Affaire Veolia: «l’État n’y laissera pas un seul centime», selon Patrick Eyogo

Patrick Eyogo, ministre de l'Eau et de l'énergie © GMT

Le feuilleton opposant le gouvernement et la multinationale Veolia devrait se jouer ce 20 juin devant la justice. Lors d’un entretien sur les antennes de la radio Urban Fm, le ministre de l’Eau et de l’Energie, Patrick Eyogo Edzang, a annoncé l’ouverture du procès ce 20 juin 2018 à Paris au Centre international pour le règlement des différends relatifs aux investissements (Cirdi), qui selon lui devrait tourner en faveur du Gabon.

En effet, suite à la rupture du contrat de concession attribué en 1997 à la société d’eau et d’électricité du Gabon (SEEG), exploité par l’entreprise française, cette dernière avait choisi de porter l’affaire devant le Cirdi de Paris et confié sa défense au cabinet américain Mayer Brown.
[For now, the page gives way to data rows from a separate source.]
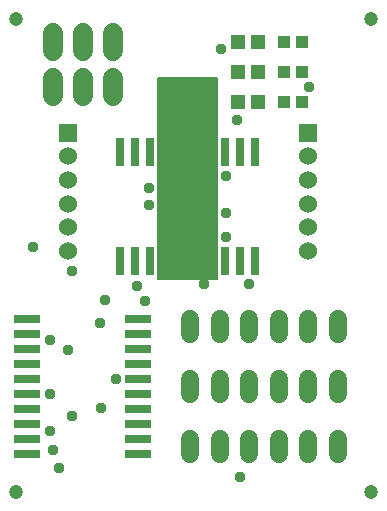
<source format=gbr>
G04 EAGLE Gerber X2 export*
%TF.Part,Single*%
%TF.FileFunction,Soldermask,Top,1*%
%TF.FilePolarity,Negative*%
%TF.GenerationSoftware,Autodesk,EAGLE,9.1.0*%
%TF.CreationDate,2018-11-28T00:36:44Z*%
G75*
%MOMM*%
%FSLAX34Y34*%
%LPD*%
%AMOC8*
5,1,8,0,0,1.08239X$1,22.5*%
G01*
%ADD10C,1.203200*%
%ADD11R,0.803200X2.403200*%
%ADD12R,1.524000X1.524000*%
%ADD13C,1.524000*%
%ADD14C,1.511200*%
%ADD15R,2.184400X0.762000*%
%ADD16R,1.003200X1.003200*%
%ADD17R,1.203200X1.303200*%
%ADD18C,1.727200*%
%ADD19C,0.959600*%

G36*
X190020Y199242D02*
X190020Y199242D01*
X190039Y199240D01*
X190141Y199262D01*
X190243Y199279D01*
X190260Y199288D01*
X190280Y199292D01*
X190369Y199345D01*
X190460Y199394D01*
X190474Y199408D01*
X190491Y199418D01*
X190558Y199497D01*
X190630Y199572D01*
X190638Y199590D01*
X190651Y199605D01*
X190690Y199701D01*
X190733Y199795D01*
X190735Y199815D01*
X190743Y199833D01*
X190761Y200000D01*
X190761Y370000D01*
X190758Y370020D01*
X190760Y370039D01*
X190738Y370141D01*
X190722Y370243D01*
X190712Y370260D01*
X190708Y370280D01*
X190655Y370369D01*
X190606Y370460D01*
X190592Y370474D01*
X190582Y370491D01*
X190503Y370558D01*
X190428Y370630D01*
X190410Y370638D01*
X190395Y370651D01*
X190299Y370690D01*
X190205Y370733D01*
X190185Y370735D01*
X190167Y370743D01*
X190000Y370761D01*
X140000Y370761D01*
X139980Y370758D01*
X139961Y370760D01*
X139859Y370738D01*
X139757Y370722D01*
X139740Y370712D01*
X139720Y370708D01*
X139631Y370655D01*
X139540Y370606D01*
X139526Y370592D01*
X139509Y370582D01*
X139442Y370503D01*
X139371Y370428D01*
X139362Y370410D01*
X139349Y370395D01*
X139310Y370299D01*
X139267Y370205D01*
X139265Y370185D01*
X139257Y370167D01*
X139239Y370000D01*
X139239Y200000D01*
X139242Y199980D01*
X139240Y199961D01*
X139262Y199859D01*
X139279Y199757D01*
X139288Y199740D01*
X139292Y199720D01*
X139345Y199631D01*
X139394Y199540D01*
X139408Y199526D01*
X139418Y199509D01*
X139497Y199442D01*
X139572Y199371D01*
X139590Y199362D01*
X139605Y199349D01*
X139701Y199310D01*
X139795Y199267D01*
X139815Y199265D01*
X139833Y199257D01*
X140000Y199239D01*
X190000Y199239D01*
X190020Y199242D01*
G37*
D10*
X20000Y420000D03*
X20000Y20000D03*
X320000Y420000D03*
X320000Y20000D03*
D11*
X120650Y215300D03*
X196850Y307300D03*
X107950Y215300D03*
X133350Y215300D03*
X146050Y215300D03*
X184150Y307300D03*
X209550Y307300D03*
X222250Y307300D03*
X171450Y215300D03*
X209550Y215300D03*
X158750Y215300D03*
X184150Y215300D03*
X222250Y215300D03*
X196850Y215300D03*
X171450Y307300D03*
X158750Y307300D03*
X146050Y307300D03*
X133350Y307300D03*
X120650Y307300D03*
X107950Y307300D03*
D12*
X266700Y324000D03*
D13*
X266700Y304000D03*
X266700Y284000D03*
X266700Y264000D03*
X266700Y244000D03*
X266700Y224000D03*
D12*
X63500Y324000D03*
D13*
X63500Y304000D03*
X63500Y284000D03*
X63500Y264000D03*
X63500Y244000D03*
X63500Y224000D03*
D14*
X292100Y166240D02*
X292100Y153160D01*
X267100Y153160D02*
X267100Y166240D01*
X242100Y166240D02*
X242100Y153160D01*
X217100Y153160D02*
X217100Y166240D01*
X192100Y166240D02*
X192100Y153160D01*
X167100Y153160D02*
X167100Y166240D01*
X292100Y64640D02*
X292100Y51560D01*
X267100Y51560D02*
X267100Y64640D01*
X242100Y64640D02*
X242100Y51560D01*
X217100Y51560D02*
X217100Y64640D01*
X192100Y64640D02*
X192100Y51560D01*
X167100Y51560D02*
X167100Y64640D01*
X292100Y102360D02*
X292100Y115440D01*
X267100Y115440D02*
X267100Y102360D01*
X242100Y102360D02*
X242100Y115440D01*
X217100Y115440D02*
X217100Y102360D01*
X192100Y102360D02*
X192100Y115440D01*
X167100Y115440D02*
X167100Y102360D01*
D15*
X123190Y51750D03*
X123190Y64450D03*
X123190Y77150D03*
X123190Y89850D03*
X123190Y102550D03*
X123190Y115250D03*
X123190Y127950D03*
X123190Y140650D03*
X123190Y153350D03*
X123190Y166050D03*
X29210Y166050D03*
X29210Y153350D03*
X29210Y140650D03*
X29210Y127950D03*
X29210Y115250D03*
X29210Y102550D03*
X29210Y89850D03*
X29210Y77150D03*
X29210Y64450D03*
X29210Y51750D03*
D16*
X246500Y401000D03*
X261500Y401000D03*
X246500Y375600D03*
X261500Y375600D03*
D17*
X207400Y401000D03*
X224400Y401000D03*
X207400Y375600D03*
X224400Y375600D03*
D16*
X246500Y350200D03*
X261500Y350200D03*
D17*
X207400Y350200D03*
X224400Y350200D03*
D18*
X101600Y393380D02*
X101600Y408620D01*
X76200Y408620D02*
X76200Y393380D01*
X50800Y393380D02*
X50800Y408620D01*
X101600Y370520D02*
X101600Y355280D01*
X76200Y355280D02*
X76200Y370520D01*
X50800Y370520D02*
X50800Y355280D01*
D19*
X177800Y330200D03*
X165100Y330200D03*
X152400Y330200D03*
X152400Y342900D03*
X165100Y342900D03*
X177800Y342900D03*
X177800Y355600D03*
X165100Y355600D03*
X152400Y355600D03*
X48633Y102921D03*
X104052Y115362D03*
X193401Y394719D03*
X178698Y195663D03*
X66729Y83694D03*
X209235Y32799D03*
X206973Y334776D03*
X132327Y277571D03*
X91611Y90480D03*
X95004Y182091D03*
X66729Y206973D03*
X33930Y227331D03*
X128934Y181615D03*
X197925Y255606D03*
X268047Y363051D03*
X132327Y262392D03*
X48633Y71253D03*
X217152Y195663D03*
X55895Y40240D03*
X50895Y55419D03*
X48633Y148161D03*
X197925Y287274D03*
X90480Y162864D03*
X122148Y194532D03*
X63336Y140244D03*
X197925Y235248D03*
M02*

</source>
Depuis le 7 juin dernier, une conciliation s’est ouverte au sein de cette juridiction afin de régler ce différend à l’amiable.
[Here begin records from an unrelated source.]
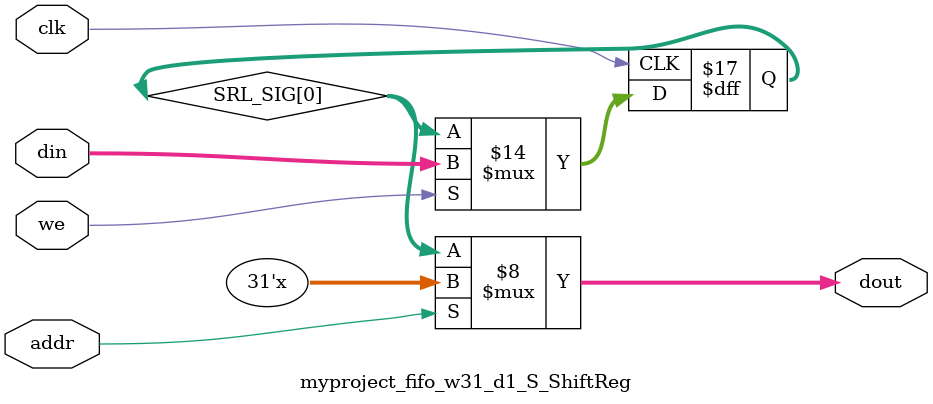
<source format=v>

`timescale 1ns/1ps

module myproject_fifo_w31_d1_S
#(parameter
    MEM_STYLE    = "shiftReg",
    DATA_WIDTH   = 31,
    ADDR_WIDTH   = 1,
    DEPTH        = 1)
(
    // system signal
    input  wire                  clk,
    input  wire                  reset,

    // write
    output wire                  if_full_n,
    input  wire                  if_write_ce,
    input  wire                  if_write,
    input  wire [DATA_WIDTH-1:0] if_din,
    
    // read 
    output wire [ADDR_WIDTH:0]   if_num_data_valid, // for FRP
    output wire [ADDR_WIDTH:0]   if_fifo_cap,       // for FRP

    output wire                  if_empty_n,
    input  wire                  if_read_ce,
    input  wire                  if_read,
    output wire [DATA_WIDTH-1:0] if_dout
);
//------------------------Parameter----------------------
localparam 
    SRL_DEPTH    = DEPTH,
    SRL_AWIDTH   = ADDR_WIDTH;
//------------------------Local signal-------------------
    reg  [SRL_AWIDTH-1:0] addr;
    wire                  push;
    wire                  pop;
    reg  [SRL_AWIDTH:0]   mOutPtr;
    reg                   empty_n = 1'b0;
    reg                   full_n = 1'b1; 

//------------------------Instantiation------------------
    myproject_fifo_w31_d1_S_ShiftReg 
    #(  .DATA_WIDTH (DATA_WIDTH),
        .ADDR_WIDTH (SRL_AWIDTH),
        .DEPTH      (SRL_DEPTH))
    U_myproject_fifo_w31_d1_S_ShiftReg (
        .clk        (clk),
        .we         (push),
        .addr       (addr),
        .din        (if_din),
        .dout       (if_dout)
    );
//------------------------Task and function--------------

//------------------------Body---------------------------
    // num_data_valid 
    assign if_num_data_valid = mOutPtr;
    assign if_fifo_cap       = DEPTH;

    // almost full/empty 

    // program full/empty 

    assign if_full_n  = full_n; 
    assign if_empty_n = empty_n;

    assign push       = full_n & if_write_ce & if_write;
    assign pop        = empty_n & if_read_ce & if_read;

    // addr
    always @(posedge clk) begin
        if (reset)
            addr <= {SRL_AWIDTH{1'b0}};
        else if (push & ~pop && empty_n)
            addr <= addr + 1'b1;
        else if (~push & pop && (mOutPtr != 1))
            addr <= addr - 1'b1;
    end

    // mOutPtr
    always @(posedge clk) begin
        if (reset)
            mOutPtr <= {SRL_AWIDTH+1{1'b0}};
        else if (push & ~pop)
            mOutPtr <= mOutPtr + 1'b1;
        else if (~push & pop)
            mOutPtr <= mOutPtr - 1'b1;
    end

    // full_n
    always @(posedge clk) begin
        if (reset)
            full_n <= 1'b1;
        else if ((push & ~pop) && (mOutPtr == DEPTH - 1))
            full_n <= 1'b0;
        else if (~push & pop)
            full_n <= 1'b1;
    end

    // empty_n
    always @(posedge clk) begin
        if (reset)
            empty_n <= 1'b0;
        else if (push & ~pop)
            empty_n <= 1'b1;
        else if ((~push & pop) && (mOutPtr == 1))
            empty_n <= 1'b0;
    end

    // almost_full_n 

    // almost_empty_n 

    // prog_full_n 
 
    // prog_empty_n 

endmodule  


module myproject_fifo_w31_d1_S_ShiftReg
#(parameter
    DATA_WIDTH  = 31,
    ADDR_WIDTH  = 1,
    DEPTH       = 1)
(
    input  wire                  clk,
    input  wire                  we,
    input  wire [ADDR_WIDTH-1:0] addr,
    input  wire [DATA_WIDTH-1:0] din,
    output wire [DATA_WIDTH-1:0] dout
);

    reg [DATA_WIDTH-1:0] SRL_SIG [0:DEPTH-1];
    integer i;

    always @(posedge clk) begin
        if (we) begin
            for (i=0; i<DEPTH-1; i=i+1)
                SRL_SIG[i+1] <= SRL_SIG[i];
            SRL_SIG[0] <= din;
        end
    end

    assign dout = SRL_SIG[addr];

endmodule
</source>
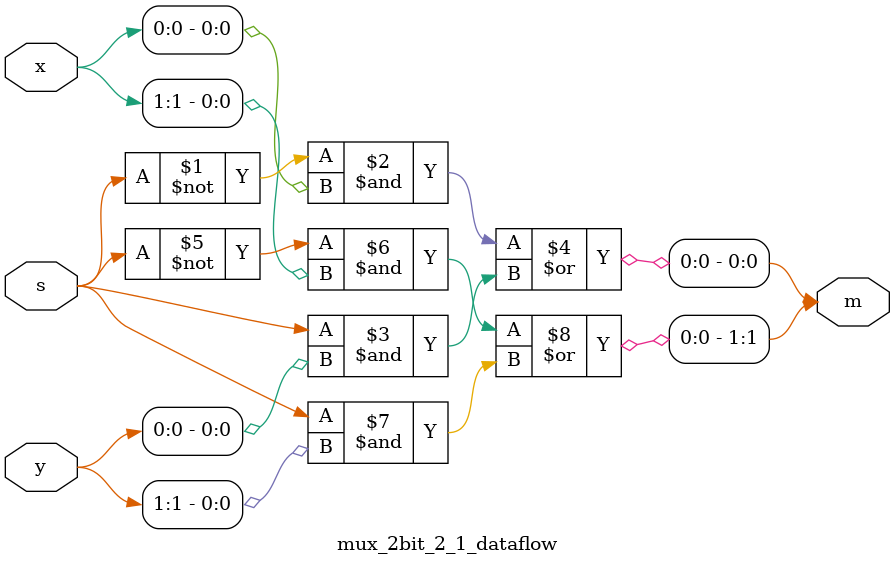
<source format=v>
`timescale 1ns / 1ps


module mux_2bit_2_1_dataflow(
    input [1:0] x,
    input [1:0] y,
    input s,
    output [1:0] m
    );
    
    assign #3 m[0] = (~s & x[0]) | (s & y[0]);
    assign #3 m[1] = (~s & x[1]) | (s & y[1]);
    
endmodule

</source>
Veolia entend négocier le versement de 53 milliards de Fcfa, représentant l’équivalent de sa participation au capital de la SEEG soit 51%. Une posture que le gouvernement n’entend pas accepter, réclamant de son côté le paiement de près de 197 milliards de Fcfa au titre de dommages et intérêts liés à la pollution de l’environnement sur plusieurs sites.

Le ministre en charge de l’Eau et de l’Energie s’est d’ailleurs voulu confiant au micro de nos confrères, estimant que la résiliation du contrat de concession s’est fait dans «les droit le plus absolus». «Nous avons réquisitionné la société parce que ça ne marchait pas donc c’est vrai que nous avons entendu beaucoup de communications de la part de Veolia qui s’est agitée mais  nous sommes restés droits dans nos bottes», a-t-il martelé.

Revenant sur l’episode judiciaire, il a relevé que le Gabon disposait d’un «dossier en béton». «Je crois que le 20 juin à Paris l’État n’y laissera pas un seul centime. Aujourd’hui Veolia en a conscience et d’ailleurs aujourd’hui c’est elle qui revient vers nous pour apaiser», a poursuivi Patrick Eyogo Edzang.

Par ailleurs, il a tenu à revenir sur la supposée dette que l’Etat aurait vis à vis de Veolia, expliquant qu’il n’en était rien. «La comptabilité a été mal faite. Le déficit en investissement est de 77 milliards et là c’est cash et ils nous doivent ça dès le départ et on peut avancer comme ça vous avez des centrales qui ont été désossées. Bongolo qui a des turbines cassées. Il s’agit de milliards pour entamer les réparations. Nous allons prendre des auditeurs internationaux mondialement reconnus et ils feront ce boulot de savoir qui doit à qui?», a-t-il martelé.